Page-level text extractions:
━━━━━━

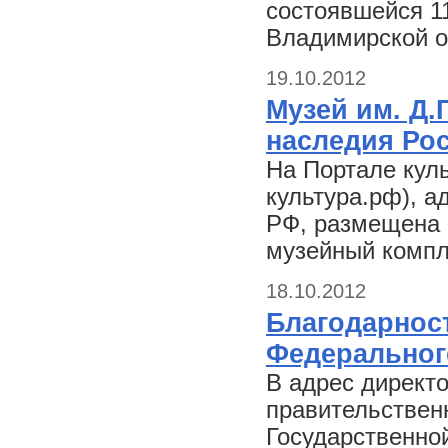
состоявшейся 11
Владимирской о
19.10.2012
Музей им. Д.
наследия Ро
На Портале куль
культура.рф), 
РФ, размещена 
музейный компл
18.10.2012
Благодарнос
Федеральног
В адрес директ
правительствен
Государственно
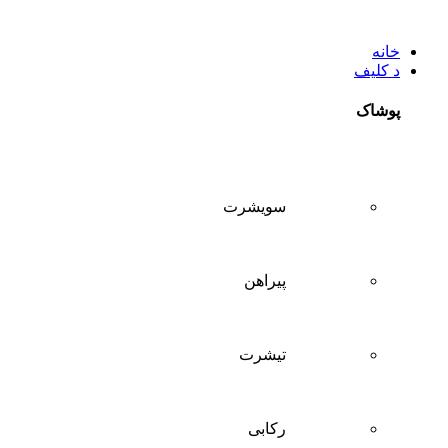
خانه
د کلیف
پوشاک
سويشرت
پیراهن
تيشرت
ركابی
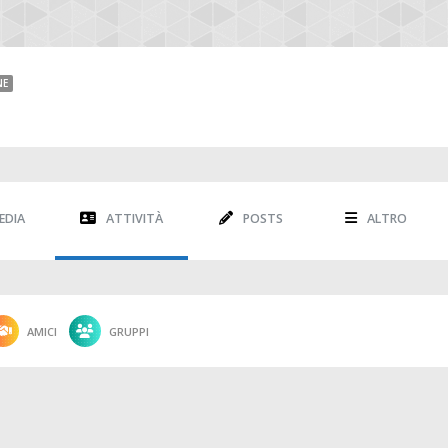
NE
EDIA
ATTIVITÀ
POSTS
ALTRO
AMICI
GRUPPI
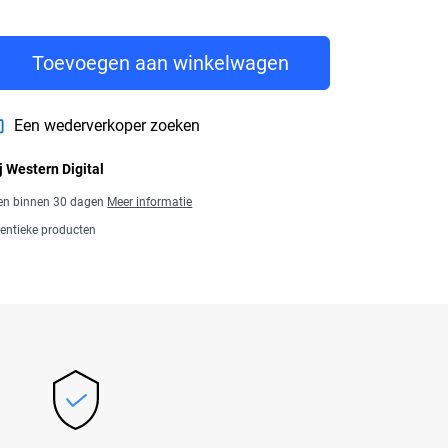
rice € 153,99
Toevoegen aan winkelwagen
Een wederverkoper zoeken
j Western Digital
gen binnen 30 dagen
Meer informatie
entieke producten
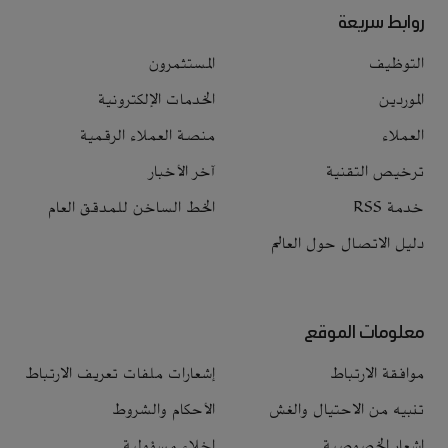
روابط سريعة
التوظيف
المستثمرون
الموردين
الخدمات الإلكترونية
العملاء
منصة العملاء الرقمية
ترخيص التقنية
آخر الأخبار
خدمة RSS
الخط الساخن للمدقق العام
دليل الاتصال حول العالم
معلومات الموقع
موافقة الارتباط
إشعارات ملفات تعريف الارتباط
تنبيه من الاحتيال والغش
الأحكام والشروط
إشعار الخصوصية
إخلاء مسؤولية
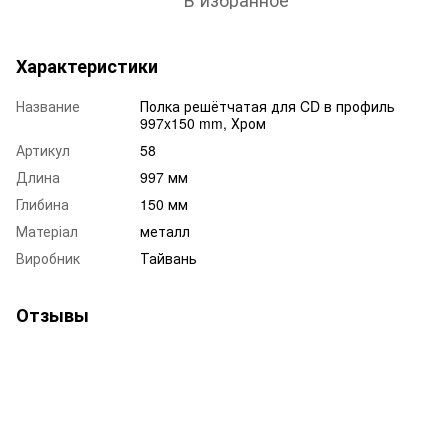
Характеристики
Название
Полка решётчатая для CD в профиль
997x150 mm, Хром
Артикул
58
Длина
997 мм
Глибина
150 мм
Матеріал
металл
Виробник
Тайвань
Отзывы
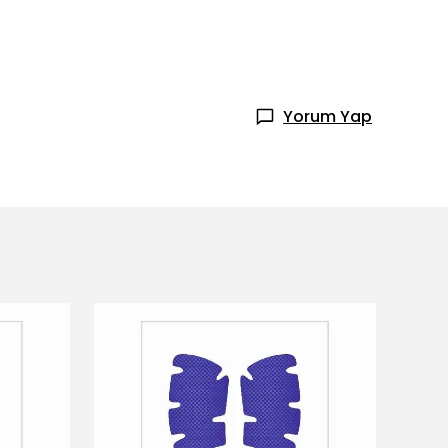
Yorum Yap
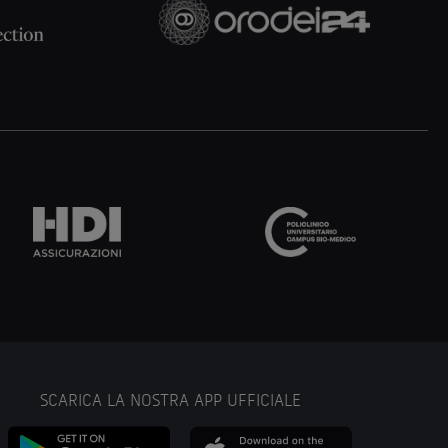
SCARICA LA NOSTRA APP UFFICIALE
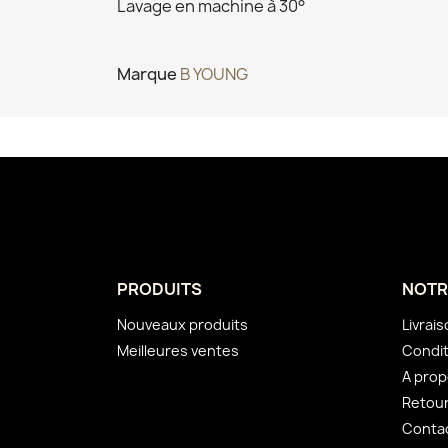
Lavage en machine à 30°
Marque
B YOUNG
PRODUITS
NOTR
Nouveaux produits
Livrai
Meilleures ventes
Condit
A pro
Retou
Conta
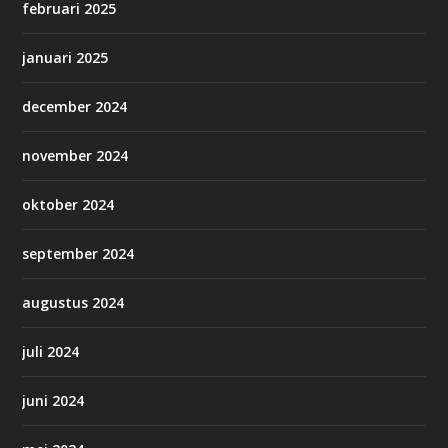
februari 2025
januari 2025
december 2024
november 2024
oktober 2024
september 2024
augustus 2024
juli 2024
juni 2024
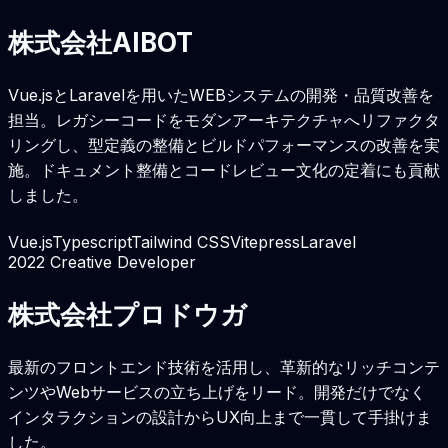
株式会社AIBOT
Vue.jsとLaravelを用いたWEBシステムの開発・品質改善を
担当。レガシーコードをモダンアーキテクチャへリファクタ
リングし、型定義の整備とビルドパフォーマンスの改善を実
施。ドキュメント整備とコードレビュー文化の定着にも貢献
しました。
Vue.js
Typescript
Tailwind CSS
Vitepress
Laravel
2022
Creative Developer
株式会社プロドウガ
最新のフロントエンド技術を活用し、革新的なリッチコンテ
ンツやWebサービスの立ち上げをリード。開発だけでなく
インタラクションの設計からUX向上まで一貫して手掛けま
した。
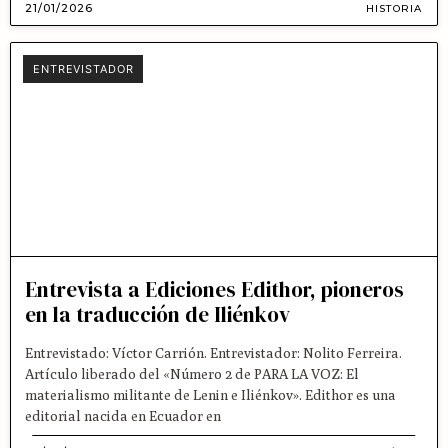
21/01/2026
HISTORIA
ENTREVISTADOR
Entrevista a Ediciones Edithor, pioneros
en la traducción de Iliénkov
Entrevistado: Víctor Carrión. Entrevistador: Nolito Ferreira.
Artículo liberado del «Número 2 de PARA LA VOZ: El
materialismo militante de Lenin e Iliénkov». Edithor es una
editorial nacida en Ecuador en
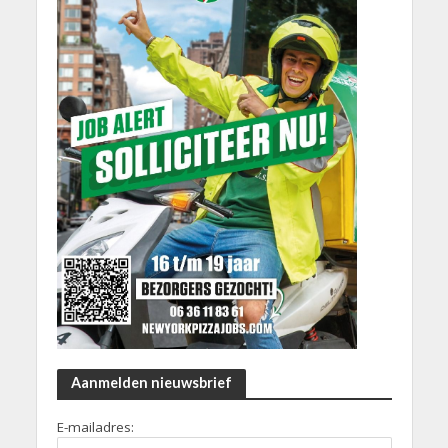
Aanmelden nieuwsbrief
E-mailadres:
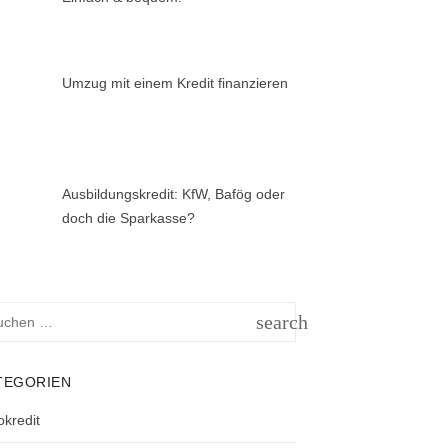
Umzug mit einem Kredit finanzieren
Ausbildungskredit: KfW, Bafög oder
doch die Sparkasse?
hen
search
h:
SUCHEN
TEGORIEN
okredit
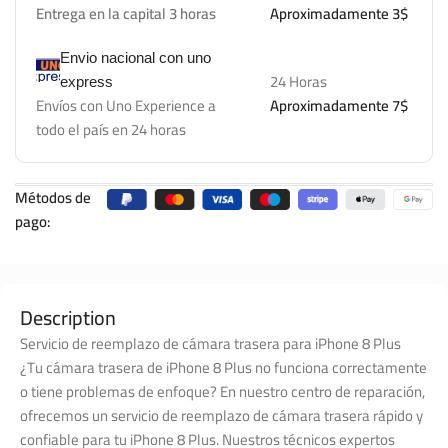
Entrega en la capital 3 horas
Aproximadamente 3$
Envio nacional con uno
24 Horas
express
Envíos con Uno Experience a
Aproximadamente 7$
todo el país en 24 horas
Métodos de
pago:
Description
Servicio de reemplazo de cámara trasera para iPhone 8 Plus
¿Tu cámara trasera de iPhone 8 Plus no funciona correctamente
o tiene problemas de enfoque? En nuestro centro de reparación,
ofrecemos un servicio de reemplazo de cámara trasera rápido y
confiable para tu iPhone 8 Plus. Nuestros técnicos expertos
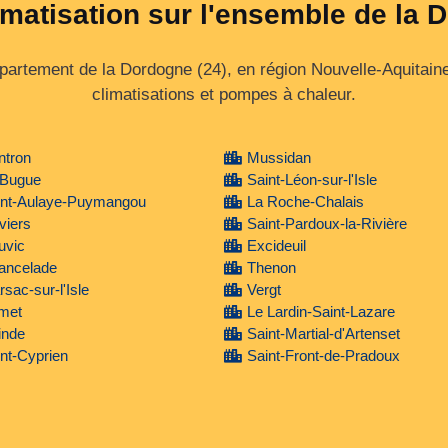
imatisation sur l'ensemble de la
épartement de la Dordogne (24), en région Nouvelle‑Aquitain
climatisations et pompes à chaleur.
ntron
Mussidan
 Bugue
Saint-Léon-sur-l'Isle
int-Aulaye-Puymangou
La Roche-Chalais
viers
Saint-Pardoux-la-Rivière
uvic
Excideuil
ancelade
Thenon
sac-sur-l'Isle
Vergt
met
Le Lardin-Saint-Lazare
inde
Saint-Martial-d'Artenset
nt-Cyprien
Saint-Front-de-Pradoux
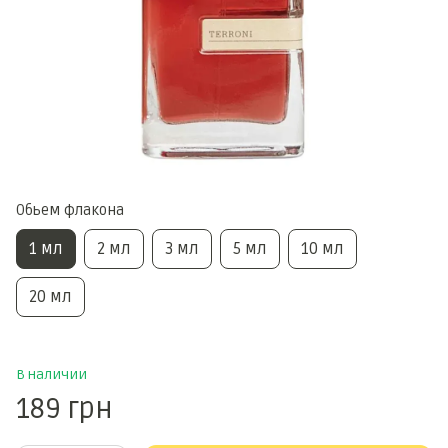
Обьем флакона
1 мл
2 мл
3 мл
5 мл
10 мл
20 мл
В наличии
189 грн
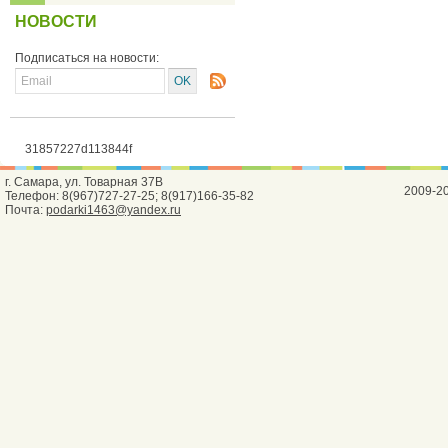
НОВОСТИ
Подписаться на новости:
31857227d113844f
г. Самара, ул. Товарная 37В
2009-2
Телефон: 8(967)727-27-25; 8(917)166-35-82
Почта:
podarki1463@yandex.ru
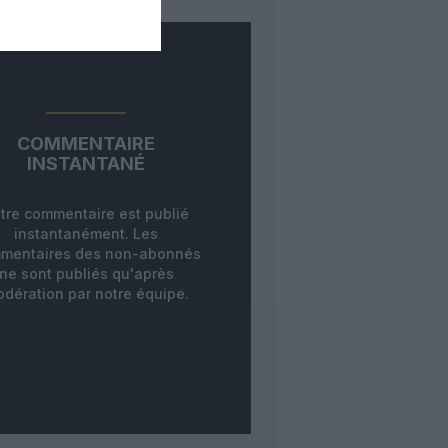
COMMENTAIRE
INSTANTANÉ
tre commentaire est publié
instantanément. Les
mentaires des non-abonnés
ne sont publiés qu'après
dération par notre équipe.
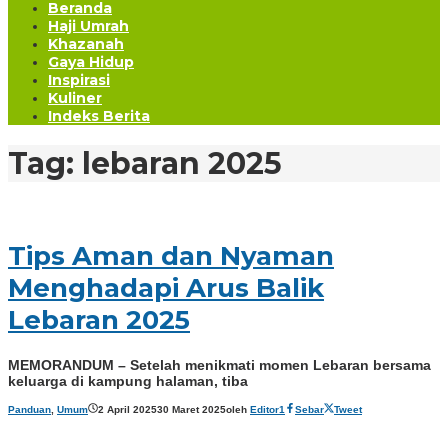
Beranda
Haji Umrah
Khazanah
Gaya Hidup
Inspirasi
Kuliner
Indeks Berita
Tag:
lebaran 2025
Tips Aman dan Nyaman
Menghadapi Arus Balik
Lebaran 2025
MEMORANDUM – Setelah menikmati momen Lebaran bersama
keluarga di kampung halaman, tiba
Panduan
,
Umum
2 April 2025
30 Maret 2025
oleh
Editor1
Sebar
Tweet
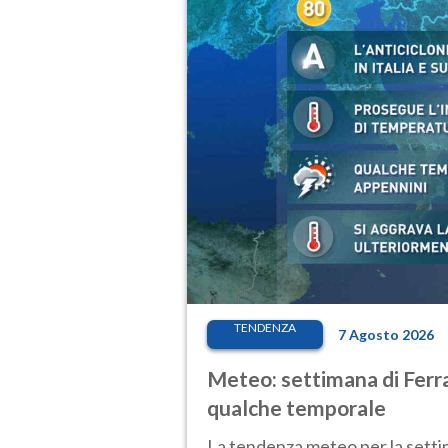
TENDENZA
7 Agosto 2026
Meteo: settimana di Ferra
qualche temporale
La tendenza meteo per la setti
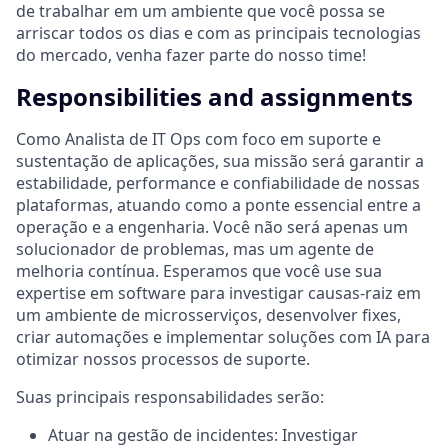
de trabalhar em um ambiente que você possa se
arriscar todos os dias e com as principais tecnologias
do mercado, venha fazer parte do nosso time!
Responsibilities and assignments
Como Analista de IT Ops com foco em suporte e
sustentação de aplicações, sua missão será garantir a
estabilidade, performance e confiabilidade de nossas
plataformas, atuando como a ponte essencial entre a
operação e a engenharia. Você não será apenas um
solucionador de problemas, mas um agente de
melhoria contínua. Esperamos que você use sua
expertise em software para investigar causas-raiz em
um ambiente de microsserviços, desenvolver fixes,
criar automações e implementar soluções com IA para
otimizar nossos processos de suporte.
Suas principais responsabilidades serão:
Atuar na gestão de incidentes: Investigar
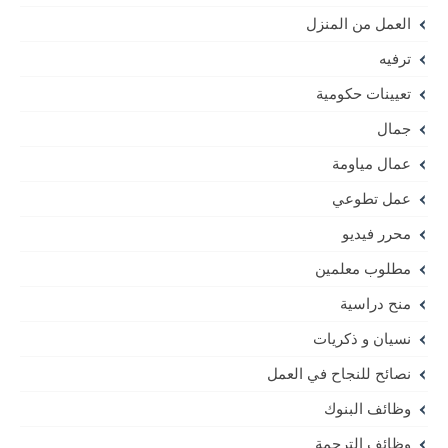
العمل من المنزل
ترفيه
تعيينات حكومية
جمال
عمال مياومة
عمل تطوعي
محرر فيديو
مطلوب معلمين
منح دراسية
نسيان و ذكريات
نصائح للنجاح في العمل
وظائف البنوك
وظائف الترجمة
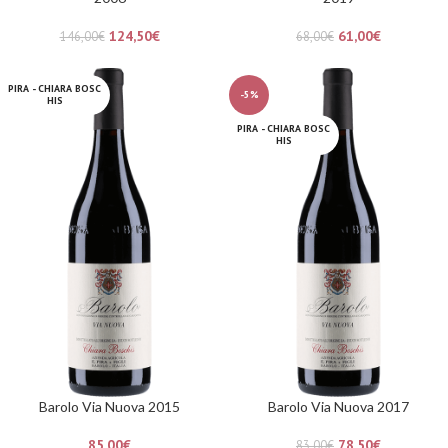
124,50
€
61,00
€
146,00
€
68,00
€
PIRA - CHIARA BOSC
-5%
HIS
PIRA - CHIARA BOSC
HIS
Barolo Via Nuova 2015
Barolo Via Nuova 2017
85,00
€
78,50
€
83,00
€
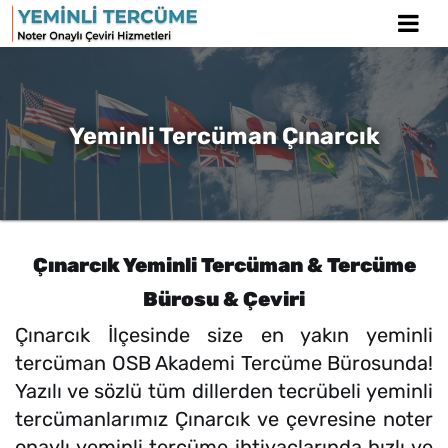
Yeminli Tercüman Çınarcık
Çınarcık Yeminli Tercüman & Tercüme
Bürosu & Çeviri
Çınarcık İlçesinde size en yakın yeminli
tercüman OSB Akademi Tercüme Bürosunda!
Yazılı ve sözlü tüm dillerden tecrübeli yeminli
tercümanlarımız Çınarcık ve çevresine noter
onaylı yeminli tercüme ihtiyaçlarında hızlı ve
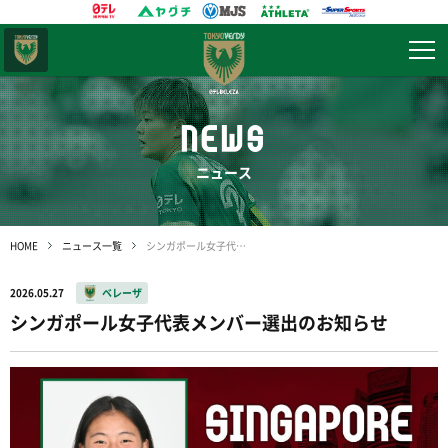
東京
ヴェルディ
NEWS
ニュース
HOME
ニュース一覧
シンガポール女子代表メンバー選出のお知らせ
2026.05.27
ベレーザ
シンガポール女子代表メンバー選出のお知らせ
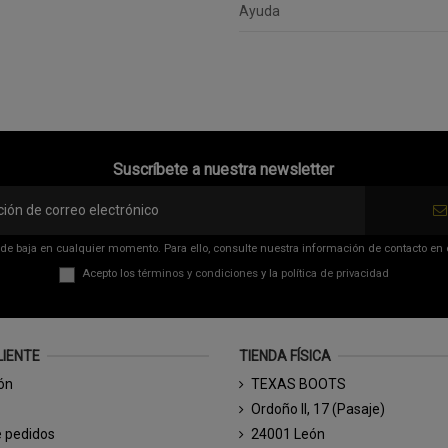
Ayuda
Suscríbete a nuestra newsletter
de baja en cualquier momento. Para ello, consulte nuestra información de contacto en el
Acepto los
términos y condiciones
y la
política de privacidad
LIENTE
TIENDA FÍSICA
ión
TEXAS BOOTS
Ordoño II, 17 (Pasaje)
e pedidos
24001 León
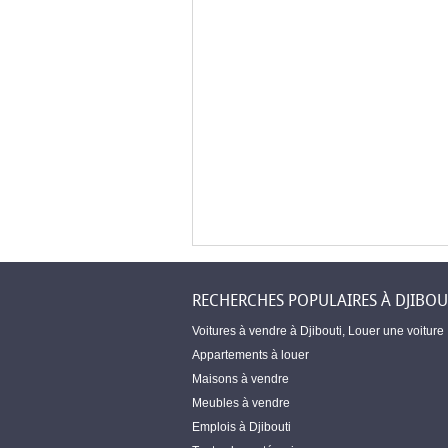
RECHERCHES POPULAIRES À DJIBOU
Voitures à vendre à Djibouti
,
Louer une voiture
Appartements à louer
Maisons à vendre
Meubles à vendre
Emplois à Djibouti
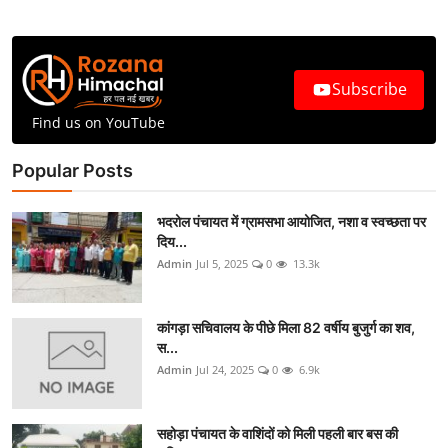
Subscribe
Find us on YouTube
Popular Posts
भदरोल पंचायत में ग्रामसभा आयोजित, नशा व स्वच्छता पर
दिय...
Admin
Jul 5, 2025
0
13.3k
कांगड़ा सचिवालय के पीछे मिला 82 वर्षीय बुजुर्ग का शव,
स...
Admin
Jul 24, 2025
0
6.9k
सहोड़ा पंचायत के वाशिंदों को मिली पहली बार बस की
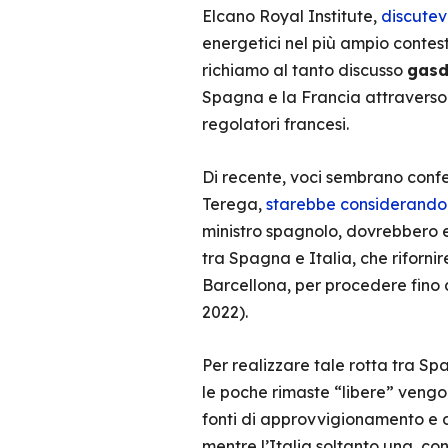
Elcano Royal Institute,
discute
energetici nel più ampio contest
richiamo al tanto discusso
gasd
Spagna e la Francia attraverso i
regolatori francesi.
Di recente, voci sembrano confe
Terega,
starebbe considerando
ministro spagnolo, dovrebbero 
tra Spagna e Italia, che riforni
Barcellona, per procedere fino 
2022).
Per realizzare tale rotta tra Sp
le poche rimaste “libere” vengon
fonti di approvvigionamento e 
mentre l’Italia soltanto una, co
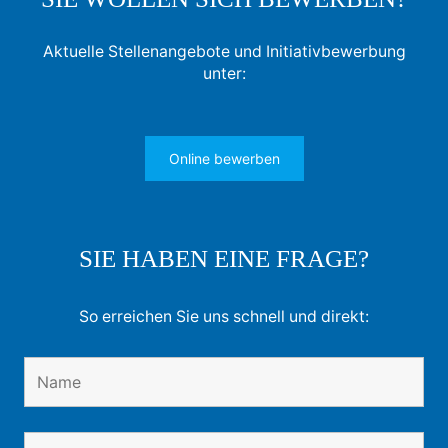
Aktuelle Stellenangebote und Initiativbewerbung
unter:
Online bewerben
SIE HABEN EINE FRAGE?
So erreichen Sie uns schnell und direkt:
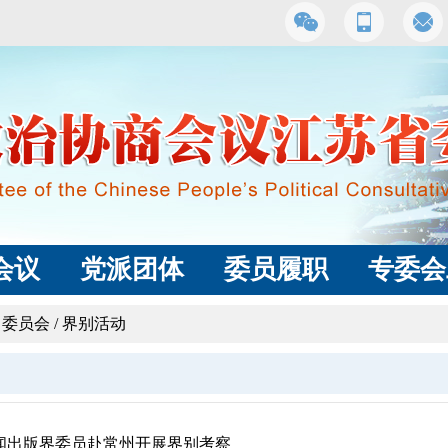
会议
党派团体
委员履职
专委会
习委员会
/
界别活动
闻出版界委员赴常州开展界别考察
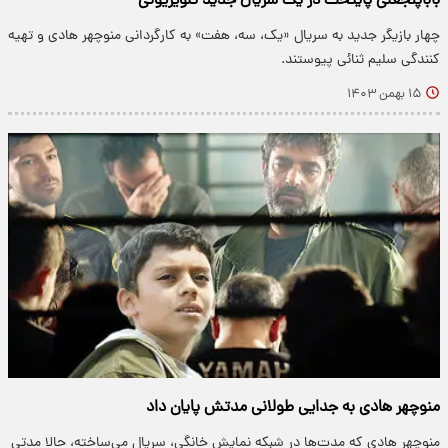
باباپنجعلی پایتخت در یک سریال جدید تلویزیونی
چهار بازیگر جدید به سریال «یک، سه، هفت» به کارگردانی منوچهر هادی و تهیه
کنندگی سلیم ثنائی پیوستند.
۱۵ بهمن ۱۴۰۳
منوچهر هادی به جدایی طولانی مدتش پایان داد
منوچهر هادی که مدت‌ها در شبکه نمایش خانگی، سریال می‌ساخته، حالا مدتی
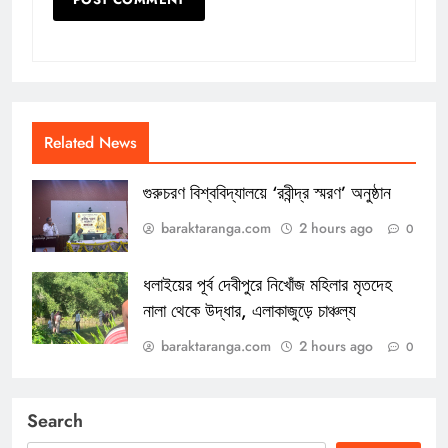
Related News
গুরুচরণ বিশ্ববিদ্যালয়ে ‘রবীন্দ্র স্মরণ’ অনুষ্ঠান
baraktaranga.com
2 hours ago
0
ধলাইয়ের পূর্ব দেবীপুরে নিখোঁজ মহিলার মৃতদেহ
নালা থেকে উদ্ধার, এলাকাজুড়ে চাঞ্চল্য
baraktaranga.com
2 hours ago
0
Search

━━━━━━

§ INSTRUCTIONS TO FOLLOW
Report how many lines in the entries above contain the string "Edithor", counting case as significant. Give only the number.

§ RESPONSE TO THE TASK
2